We have a Data pipeline that does a nightly copy of our DynamoDB to S3 buckets so we can run reports on the data with Athena. Occasionally the pipeline will fail with a 503 SlowDown error. The retries will usually "succeed" but create tons of duplicate records in S3. The DynamoDB has On-Demand read capacity and the pipeline has 0.5 myDDBReadThroughputRatio. A couple of questions here:
I assume reducing the myDDBReadThroughputRatio would probably lessen the problem, if true does anyone have a good ratio that will still be performant but not cause these errors?
Is there a way to prevent the duplicate records in S3? I can't figure out why these are being generated? (possibly the records from the failed run are not removed?)
Of course any other thoughts/solutions for the problem would be greatly appreciated.
Thanks!
Using AWS Data Pipeline for continuous backups is not recommended.

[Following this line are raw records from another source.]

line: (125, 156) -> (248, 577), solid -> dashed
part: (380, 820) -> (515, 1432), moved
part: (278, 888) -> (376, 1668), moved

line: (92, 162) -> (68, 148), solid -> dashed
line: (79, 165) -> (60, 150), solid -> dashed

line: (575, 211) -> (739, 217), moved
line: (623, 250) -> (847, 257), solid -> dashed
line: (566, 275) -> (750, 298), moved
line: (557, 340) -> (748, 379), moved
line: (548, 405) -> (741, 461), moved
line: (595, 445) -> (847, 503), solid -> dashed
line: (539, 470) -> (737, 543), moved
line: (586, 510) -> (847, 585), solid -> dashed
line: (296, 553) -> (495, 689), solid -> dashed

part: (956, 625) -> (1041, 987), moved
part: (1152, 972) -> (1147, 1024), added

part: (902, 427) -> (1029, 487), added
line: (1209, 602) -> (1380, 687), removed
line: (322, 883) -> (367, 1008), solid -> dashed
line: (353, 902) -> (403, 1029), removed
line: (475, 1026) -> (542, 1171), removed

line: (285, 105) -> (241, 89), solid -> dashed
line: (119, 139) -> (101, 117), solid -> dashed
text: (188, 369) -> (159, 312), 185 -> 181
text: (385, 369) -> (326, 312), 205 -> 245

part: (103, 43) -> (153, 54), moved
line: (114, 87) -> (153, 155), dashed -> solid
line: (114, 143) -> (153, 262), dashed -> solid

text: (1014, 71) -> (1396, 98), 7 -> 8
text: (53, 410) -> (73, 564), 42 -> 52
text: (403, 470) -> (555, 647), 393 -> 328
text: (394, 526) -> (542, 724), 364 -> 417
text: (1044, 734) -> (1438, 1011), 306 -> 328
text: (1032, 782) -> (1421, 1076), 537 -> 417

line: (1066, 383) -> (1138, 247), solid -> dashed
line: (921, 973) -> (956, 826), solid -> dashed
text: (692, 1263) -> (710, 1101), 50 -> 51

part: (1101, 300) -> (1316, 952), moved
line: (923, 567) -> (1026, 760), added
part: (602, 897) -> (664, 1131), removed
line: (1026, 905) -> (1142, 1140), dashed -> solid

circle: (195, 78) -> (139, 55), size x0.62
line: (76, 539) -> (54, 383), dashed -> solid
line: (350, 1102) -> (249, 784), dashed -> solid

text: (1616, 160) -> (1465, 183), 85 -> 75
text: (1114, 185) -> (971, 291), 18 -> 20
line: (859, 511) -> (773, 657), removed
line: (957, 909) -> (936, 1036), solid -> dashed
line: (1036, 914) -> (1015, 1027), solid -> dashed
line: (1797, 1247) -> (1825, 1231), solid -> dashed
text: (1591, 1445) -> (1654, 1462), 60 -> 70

AWS recently launched a new functionality that allows you to export DynamoDB table data to S3 and can be further analysed by Athena. Check it out here
You can also use Amazon glue to do the same (link).
If you still want to continue to use data pipeline, then the issue seems to be happening due to S3 limits being reached. You might need to see if there are other requests also writing to S3 at same time OR if you can limit the request rate from pipeline using some configuration.